Exercise aim:
Set down the material exactly. Keep every line.

◆ ◆ ◆ ◆ ◆ ◆ ◆

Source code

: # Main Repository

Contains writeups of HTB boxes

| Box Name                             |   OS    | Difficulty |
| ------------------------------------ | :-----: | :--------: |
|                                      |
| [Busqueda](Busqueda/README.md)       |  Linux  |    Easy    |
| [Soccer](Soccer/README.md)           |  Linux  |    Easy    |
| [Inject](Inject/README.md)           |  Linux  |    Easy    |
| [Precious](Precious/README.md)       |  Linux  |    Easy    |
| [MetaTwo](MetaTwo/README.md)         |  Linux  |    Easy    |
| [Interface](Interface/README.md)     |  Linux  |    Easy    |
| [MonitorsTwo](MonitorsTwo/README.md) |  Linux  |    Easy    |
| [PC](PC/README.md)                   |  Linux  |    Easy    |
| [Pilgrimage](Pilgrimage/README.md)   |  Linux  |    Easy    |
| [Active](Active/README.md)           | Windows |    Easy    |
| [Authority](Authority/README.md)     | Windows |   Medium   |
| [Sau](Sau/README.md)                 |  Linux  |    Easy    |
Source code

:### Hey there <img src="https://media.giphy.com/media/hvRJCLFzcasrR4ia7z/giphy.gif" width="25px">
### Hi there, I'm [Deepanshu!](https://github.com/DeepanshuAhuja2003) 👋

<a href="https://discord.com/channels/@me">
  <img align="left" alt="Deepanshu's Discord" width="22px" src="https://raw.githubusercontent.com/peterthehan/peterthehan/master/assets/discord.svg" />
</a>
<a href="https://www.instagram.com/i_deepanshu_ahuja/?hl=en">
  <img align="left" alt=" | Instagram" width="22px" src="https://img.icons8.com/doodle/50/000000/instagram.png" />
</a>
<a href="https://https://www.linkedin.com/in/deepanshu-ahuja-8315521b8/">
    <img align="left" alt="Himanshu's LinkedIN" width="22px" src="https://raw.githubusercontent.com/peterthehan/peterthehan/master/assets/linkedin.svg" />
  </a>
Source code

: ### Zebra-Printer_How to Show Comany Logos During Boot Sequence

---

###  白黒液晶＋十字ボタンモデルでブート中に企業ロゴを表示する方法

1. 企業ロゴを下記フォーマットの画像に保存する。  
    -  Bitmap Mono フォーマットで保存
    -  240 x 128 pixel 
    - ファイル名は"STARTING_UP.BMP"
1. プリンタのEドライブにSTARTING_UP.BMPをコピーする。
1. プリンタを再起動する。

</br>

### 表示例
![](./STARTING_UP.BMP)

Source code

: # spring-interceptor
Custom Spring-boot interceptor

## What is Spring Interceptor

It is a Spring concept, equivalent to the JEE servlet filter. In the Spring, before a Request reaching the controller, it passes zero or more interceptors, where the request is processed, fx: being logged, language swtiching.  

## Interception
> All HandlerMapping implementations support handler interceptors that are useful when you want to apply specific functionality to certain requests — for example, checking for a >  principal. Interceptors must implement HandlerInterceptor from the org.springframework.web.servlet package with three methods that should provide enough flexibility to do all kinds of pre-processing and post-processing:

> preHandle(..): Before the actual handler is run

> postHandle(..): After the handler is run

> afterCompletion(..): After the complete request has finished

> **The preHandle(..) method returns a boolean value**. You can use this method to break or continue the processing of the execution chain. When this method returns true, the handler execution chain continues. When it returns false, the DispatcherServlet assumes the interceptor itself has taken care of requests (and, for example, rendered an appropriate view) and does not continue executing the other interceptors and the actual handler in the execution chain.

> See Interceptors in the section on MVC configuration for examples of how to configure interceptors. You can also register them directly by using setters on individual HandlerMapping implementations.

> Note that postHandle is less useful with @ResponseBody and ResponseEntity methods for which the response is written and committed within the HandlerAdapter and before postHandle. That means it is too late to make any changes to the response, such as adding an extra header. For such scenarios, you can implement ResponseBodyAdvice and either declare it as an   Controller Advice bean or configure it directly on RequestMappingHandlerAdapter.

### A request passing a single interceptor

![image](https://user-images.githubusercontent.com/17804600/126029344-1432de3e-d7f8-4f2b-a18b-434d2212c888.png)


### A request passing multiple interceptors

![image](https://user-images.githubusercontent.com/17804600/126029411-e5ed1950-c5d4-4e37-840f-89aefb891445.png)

◆ ◆ ◆ ◆ ◆ ◆ ◆

Response to the exercise:
Source code

: # Main Repository

Contains writeups of HTB boxes

| Box Name                             |   OS    | Difficulty |
| ------------------------------------ | :-----: | :--------: |
|                                      |
| [Busqueda](Busqueda/README.md)       |  Linux  |    Easy    |
| [Soccer](Soccer/README.md)           |  Linux  |    Easy    |
| [Inject](Inject/README.md)           |  Linux  |    Easy    |
| [Precious](Precious/README.md)       |  Linux  |    Easy    |
| [MetaTwo](MetaTwo/README.md)         |  Linux  |    Easy    |
| [Interface](Interface/README.md)     |  Linux  |    Easy    |
| [MonitorsTwo](MonitorsTwo/README.md) |  Linux  |    Easy    |
| [PC](PC/README.md)                   |  Linux  |    Easy    |
| [Pilgrimage](Pilgrimage/README.md)   |  Linux  |    Easy    |
| [Active](Active/README.md)           | Windows |    Easy    |
| [Authority](Authority/README.md)     | Windows |   Medium   |
| [Sau](Sau/README.md)                 |  Linux  |    Easy    |
Source code

:### Hey there <img src="https://media.giphy.com/media/hvRJCLFzcasrR4ia7z/giphy.gif" width="25px">
### Hi there, I'm [Deepanshu!](https://github.com/DeepanshuAhuja2003) 👋

<a href="https://discord.com/channels/@me">
  <img align="left" alt="Deepanshu's Discord" width="22px" src="https://raw.githubusercontent.com/peterthehan/peterthehan/master/assets/discord.svg" />
</a>
<a href="https://www.instagram.com/i_deepanshu_ahuja/?hl=en">
  <img align="left" alt=" | Instagram" width="22px" src="https://img.icons8.com/doodle/50/000000/instagram.png" />
</a>
<a href="https://https://www.linkedin.com/in/deepanshu-ahuja-8315521b8/">
    <img align="left" alt="Himanshu's LinkedIN" width="22px" src="https://raw.githubusercontent.com/peterthehan/peterthehan/master/assets/linkedin.svg" />
  </a>
Source code

: ### Zebra-Printer_How to Show Comany Logos During Boot Sequence

---

###  白黒液晶＋十字ボタンモデルでブート中に企業ロゴを表示する方法

1. 企業ロゴを下記フォーマットの画像に保存する。  
    -  Bitmap Mono フォーマットで保存
    -  240 x 128 pixel 
    - ファイル名は"STARTING_UP.BMP"
1. プリンタのEドライブにSTARTING_UP.BMPをコピーする。
1. プリンタを再起動する。

</br>

### 表示例
![](./STARTING_UP.BMP)

Source code

: # spring-interceptor
Custom Spring-boot interceptor

## What is Spring Interceptor

It is a Spring concept, equivalent to the JEE servlet filter. In the Spring, before a Request reaching the controller, it passes zero or more interceptors, where the request is processed, fx: being logged, language swtiching.  

## Interception
> All HandlerMapping implementations support handler interceptors that are useful when you want to apply specific functionality to certain requests — for example, checking for a >  principal. Interceptors must implement HandlerInterceptor from the org.springframework.web.servlet package with three methods that should provide enough flexibility to do all kinds of pre-processing and post-processing:

> preHandle(..): Before the actual handler is run

> postHandle(..): After the handler is run

> afterCompletion(..): After the complete request has finished

> **The preHandle(..) method returns a boolean value**. You can use this method to break or continue the processing of the execution chain. When this method returns true, the handler execution chain continues. When it returns false, the DispatcherServlet assumes the interceptor itself has taken care of requests (and, for example, rendered an appropriate view) and does not continue executing the other interceptors and the actual handler in the execution chain.

> See Interceptors in the section on MVC configuration for examples of how to configure interceptors. You can also register them directly by using setters on individual HandlerMapping implementations.

> Note that postHandle is less useful with @ResponseBody and ResponseEntity methods for which the response is written and committed within the HandlerAdapter and before postHandle. That means it is too late to make any changes to the response, such as adding an extra header. For such scenarios, you can implement ResponseBodyAdvice and either declare it as an   Controller Advice bean or configure it directly on RequestMappingHandlerAdapter.

### A request passing a single interceptor

![image](https://user-images.githubusercontent.com/17804600/126029344-1432de3e-d7f8-4f2b-a18b-434d2212c888.png)


### A request passing multiple interceptors

![image](https://user-images.githubusercontent.com/17804600/126029411-e5ed1950-c5d4-4e37-840f-89aefb891445.png)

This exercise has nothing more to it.